That was Atletico's first league win at the Bernabeu this century. Since 2009 Atletico have won more trophies than Real and Simeone won more trophies in 18 months than Jose Mourinho did in three years. Only Barcelona have remained unmoved by Atletico's rise to prominence, since Simeone is yet to earn a victory over the Catalan side in three attempts. Yet the manager, who captained Atletico to the league and cup double in 1996, has revitalised his side.

Although the team ought to be the third best side in Spain, in budget terms, out-performing Real and being on a par with Barcelona is over-achieving. That is almost entirely down to the manager, who instilled his own values and personality on the squad.

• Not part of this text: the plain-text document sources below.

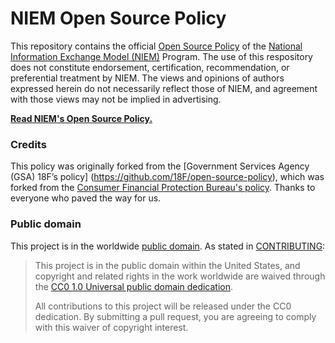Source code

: # NIEM Open Source Policy

This repository contains the official [Open Source Policy](policy.md) of the [National Information Exchange Model (NIEM)](https://niem.gov/) Program. The use of this respository does not constitute endorsement, certification, recommendation, or preferential treatment by NIEM. The views and opinions of authors expressed herein do not necessarily reflect those of NIEM, and agreement with those views may not be implied in advertising.

**[Read NIEM's Open Source Policy.](policy.md)**


### Credits

This policy was originally forked from the [Government Services Agency (GSA) 18F’s policy] (https://github.com/18F/open-source-policy), which was forked from the [Consumer Financial Protection Bureau's policy](https://github.com/cfpb/source-code-policy). Thanks to everyone who paved the way for us.


### Public domain

This project is in the worldwide [public domain](LICENSE.md). As stated in [CONTRIBUTING](CONTRIBUTING.md):

> This project is in the public domain within the United States, and copyright and related rights in the work worldwide are waived through the [CC0 1.0 Universal public domain dedication](https://creativecommons.org/publicdomain/zero/1.0/).
>
> All contributions to this project will be released under the CC0 dedication. By submitting a pull request, you are agreeing to comply with this waiver of copyright interest.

Others have tried to impose discipline and a strong work ethic, but there was always an element of discord. The boardroom, too, could house resentments, but Simeone was able to apply his authority because of his status at the club.

Simeone demands industry and application from his team, but also a shared sense of responsibility. He underplays the extent of his own influence, which only strengthens the bond with his players. He is an unrelenting presence and that is reflected in a side that is extremely well drilled. No team has conceded fewer than the 11 goals that Atletico have lost this season, while only Barcelona and Real Madrid have scored more than Atletico's 47.

Atletico's expertise has been in stifling opponents and striking them down on the counter attack. They have become more progressive this season, though, without diminishing their solidity. Simeone tends to play a 4-4-2, with his two wide players tucking infield to provide creativity from varied areas but also to stiffen the midfield.

Up front, David Villa has developed an effective partnership with Diego Costa, the Brazilian-born attacker who has chosen to play for Spain at the World Cup. The latter is the embodiment of Simeone's work, since previous managers could not curb the erratic and often fractious nature of Costa's game, yet he is now one of La Liga's most effective and consistent forwards.

Atletico still look to counter swiftly, and dynamism and aggression is ingrained into the side. So, too, is selflessness.

When Simeone won the manager of the year award for 2013, he insisted that the ceremony did not take place ahead of a La Liga game against Valencia, because he wanted the focus to be on the match.

Atletico won 3-0. They also qualified for the Champions League knockout phase with 16 points and, drawn against AC Milan, are an outside bet to win the trophy.

There are anxieties, since around £40m will need to be found to pay a tax bill, while fit-again Lionel Messi has scored more goals against Atletico than any other side. None the less, there is nothing for Simeone's team to fear.

They have earned the right to be considered title contenders.